(Records shown)

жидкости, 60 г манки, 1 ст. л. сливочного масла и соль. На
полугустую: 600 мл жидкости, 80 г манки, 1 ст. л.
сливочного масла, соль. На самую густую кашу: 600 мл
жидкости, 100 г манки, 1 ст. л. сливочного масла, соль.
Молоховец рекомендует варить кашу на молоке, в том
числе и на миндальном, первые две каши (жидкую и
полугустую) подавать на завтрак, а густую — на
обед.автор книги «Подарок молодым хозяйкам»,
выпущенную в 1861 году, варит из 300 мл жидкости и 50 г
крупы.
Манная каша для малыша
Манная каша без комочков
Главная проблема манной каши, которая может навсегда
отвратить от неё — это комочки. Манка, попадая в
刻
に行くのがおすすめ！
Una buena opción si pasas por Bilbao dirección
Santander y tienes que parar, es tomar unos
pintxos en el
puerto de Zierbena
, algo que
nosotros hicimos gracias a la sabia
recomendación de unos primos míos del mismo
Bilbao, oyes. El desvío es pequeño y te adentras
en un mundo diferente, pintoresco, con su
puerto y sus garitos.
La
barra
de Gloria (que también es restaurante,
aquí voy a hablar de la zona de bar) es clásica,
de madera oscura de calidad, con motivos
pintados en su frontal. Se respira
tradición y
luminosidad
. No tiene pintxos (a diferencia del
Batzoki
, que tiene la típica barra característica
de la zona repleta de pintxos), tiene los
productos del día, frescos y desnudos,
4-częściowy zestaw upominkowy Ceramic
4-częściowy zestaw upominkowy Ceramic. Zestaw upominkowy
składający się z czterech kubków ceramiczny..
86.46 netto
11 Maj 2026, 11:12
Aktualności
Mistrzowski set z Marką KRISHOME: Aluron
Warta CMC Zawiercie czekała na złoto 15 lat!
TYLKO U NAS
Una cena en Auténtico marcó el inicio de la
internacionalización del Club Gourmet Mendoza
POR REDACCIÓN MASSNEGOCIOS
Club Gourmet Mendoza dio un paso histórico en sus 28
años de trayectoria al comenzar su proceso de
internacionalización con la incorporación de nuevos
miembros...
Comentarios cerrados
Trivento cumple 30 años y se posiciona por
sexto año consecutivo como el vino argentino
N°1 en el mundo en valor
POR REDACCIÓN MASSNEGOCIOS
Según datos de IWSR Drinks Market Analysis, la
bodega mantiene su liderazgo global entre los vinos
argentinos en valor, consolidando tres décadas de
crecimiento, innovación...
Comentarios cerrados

(End Records shown)

■ Directions for this task
Could you restate word for word the lines above, from the one that contains "Aktualności" through the one that contains "Club Gourmet Mendoza dio", and no others?

■ Answer for the task
Aktualności
Mistrzowski set z Marką KRISHOME: Aluron
Warta CMC Zawiercie czekała na złoto 15 lat!
TYLKO U NAS
Una cena en Auténtico marcó el inicio de la
internacionalización del Club Gourmet Mendoza
POR REDACCIÓN MASSNEGOCIOS
Club Gourmet Mendoza dio un paso histórico en sus 28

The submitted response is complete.